▸ **Brief 1**
Answer these questions using the page on the Find query engine:
(a) Which error does a query get when it has neither a Type filter nor a HasTag predicate?
(b) When rendered tokens exceed BudgetTokens, in what order are entries dropped?
(c) When Type is set, how does the planner combine the candidate IDs it scans for each type?
▸ **Brief 2**
Write the next part of the page on the Find query engine, picking up after its last sentence.

▸ **Text section**
= Beginning of Section =

Matrix logo

Find Query

Package matrix/cortex/query implements the typed Find query engine described in §12. cortex.Find is a thin facade that resolves near-vectors and delegates to query.Run. The engi...

Package matrix/cortex/query implements the typed Find query engine described in §12. cortex.Find is a thin facade that resolves near-vectors and delegates to query.Run. The engine handles typed predicates, secondary-index candidate selection, salience-ranked ordering, budget-aware rendering, and bounded BFS graph traversal.

Source files: cortex/query/find.go, cortex/query/predicate.go, cortex/query/eval.go, cortex/query/graph.go.


Design decisions

Unbounded queries are rejected. Every Find must set either Limit or BudgetTokens. No Limit AND no BudgetTokensErrUnbounded. This is a load-bearing OOM guard.

Full-store scans are rejected. A query with neither a Type filter nor a HasTag predicate → ErrTooBroad. The engine requires at least one narrowing criterion before scanning.

Salience is the default order. When no OrderBy is specified (and no Near is set), results are ranked by the live cold-score descending. OrderBy clauses override this. A ULID-ascending tiebreak ensures deterministic ordering across runs.

Budget trim drops lowest salience first. When BudgetTokens is set and rendered tokens exceed the budget, entries are dropped in ascending salience order regardless of OrderBy. At least one entry is always retained (the "relief valve" convention).


Query struct

type Query struct {
    Type            []memory.Type    // union; at least one required (unless HasTag used)
    Where           Predicate        // optional typed predicate tree
    OrderBy         []OrderClause    // default: salience desc
    Limit           int              // cap on result count
    Offset          int              // for pagination
    BudgetTokens    int              // cap on rendered token sum; requires Form to be set
    Form            FormKind         // "short" | "medium" | "full"
    IncludeTombstoned bool           // default false
    LateBinding     bool             // D13: journal a KindFind entry for audit
    Near            string           // text → vector → HNSW nearest neighbors
    NearURI         *memory.URI      // memory → embedding → HNSW nearest neighbors
    From            *memory.ID       // entry point for graph traversal
    Follow          *EdgeExpr        // BFS edge filter
    Scope           *scope.Scope     // Phase 10: sub-agent read gating
}

Planner strategy

Run chooses the candidate set before evaluating Where:

1. If Where contains HasTag predicates reachable through pure And-conjunction:
   → scan idx/tag/<sha256(tag)[:8]>/… for each; INTERSECT candidate IDs

2. Else if Type is set:
   → scan idx/type/<t>/… for each; UNION candidate IDs

3. Else if From is set (graph traversal):
   → BFS from From via Follow edges; collect reachable IDs

4. Else → ErrTooBroad

Each candidate ID is then point-read (m/<id> + mv/<id>/v/<n>), decoded, and evaluated against Where. Tombstoned candidates are excluded unless IncludeTombstoned=true.

= End of Section =

(Dataset entries)
= Beginning of Section =

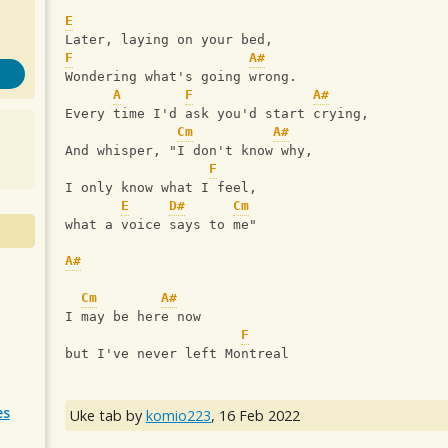
E
Later, laying on your bed,
F
A#
Wondering what's going wrong.
A
F
A#
Every time I'd ask you'd start crying,
Cm
A#
And whisper, "I don't know why,
F
I only know what I feel,
E
D#
Cm
what a voice says to me"
A#
Cm
A#
I may be here now
F
but I've never left Montreal
es
Uke tab by
komio223
,
16 Feb 2022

= End of Section =

▸ **Answer box 1**
(a) ErrTooBroad.
(b) In ascending salience order, lowest salience first, regardless of OrderBy.
(c) It takes the UNION of the candidate IDs.

▸ **Answer box 2**
Predicates

The predicate AST is a closed interface — no way to synthesize predicate types outside the package.

PredicateDescription
Eq{Field, Value}Field equals Value
Ne{Field, Value}Field does not equal Value
Gt / Gte / Lt / LteOrdered comparison (numeric, time.Time, string lexicographic)
In{Field, Values}Field equals any of Values
HasTag{Tag}Memory has this tag — also drives the idx/tag planner path
Matches{Field, Pattern}Field matches Go regexp pattern
And{Children}All children true; empty And = vacuously true
Or{Children}Any child true; empty Or = vacuously false
Not{Inner}Logical negation

Field references

head.<name>       -- Head struct fields (id, type, actor_scope, visibility, declared_importance, …)
version.<name>    -- Version fields (created_at, confidence, provenance_kind, …)
data.<name>       -- Type-specific Data fields (subject, predicate, statement, topic, polarity, stance, …)

Unknown data.* fields are false-y for Eq/Ne/In/HasTag; they return ErrFieldUnknown for ordered comparisons.

Example queries

// Find all Fact memories tagged "paxeer" written in the last 24h
result, err := c.Find(query.Query{
    Type:  []memory.Type{memory.TypeFact},
    Where: query.And{Children: []query.Predicate{
        query.HasTag{"paxeer"},
        query.Gt{Field: "version.created_at", Value: time.Now().Add(-24 * time.Hour)},
    }},
    Limit: 20,
    Form:  query.FormMedium,
})

// Find semantically similar memories
result, err := c.Find(query.Query{
    Type:  []memory.Type{memory.TypeFact, memory.TypeEvent},
    Near:  "latest block height",
    Limit: 5,
})

Result

type Result struct {
    Memories        []*memory.Memory  // ordered survivors
    Rendered        []string          // parallel-indexed rendered forms (when Form set)
    RenderedTokens  []int             // parallel-indexed token counts (audit)
    TrimmedByBudget int               // how many were dropped by BudgetTokens enforcement
    Scores          []float32         // parallel-indexed salience scores (debug/audit)
    HopDistances    []int             // parallel-indexed hop counts (graph traversal only)
}

Ordering

type OrderClause struct {
    Field     OrderField   // "salience" | "version.created_at" | "head.last_updated_at" | "head.declared_importance" | "near.distance" | "hop"
    Direction OrderDirection // "asc" | "desc"
}

When Near/NearURI is active and no explicit OrderBy is given, the default order is near.distance asc (closest vector first). When From/Follow is active, the default is hop asc (closest in the graph first).


BudgetTokens render + trim

When BudgetTokens > 0:

  1. Form must be set (defaults to FormMedium in Context; not auto-defaulted in raw Find calls).
  2. Results are rendered in the engine after ordering.
  3. If total rendered tokens exceed BudgetTokens, entries are dropped in ascending salience order until the budget is met, regardless of OrderBy.
  4. At least one entry is always retained.
  5. Result.TrimmedByBudget reports the count dropped.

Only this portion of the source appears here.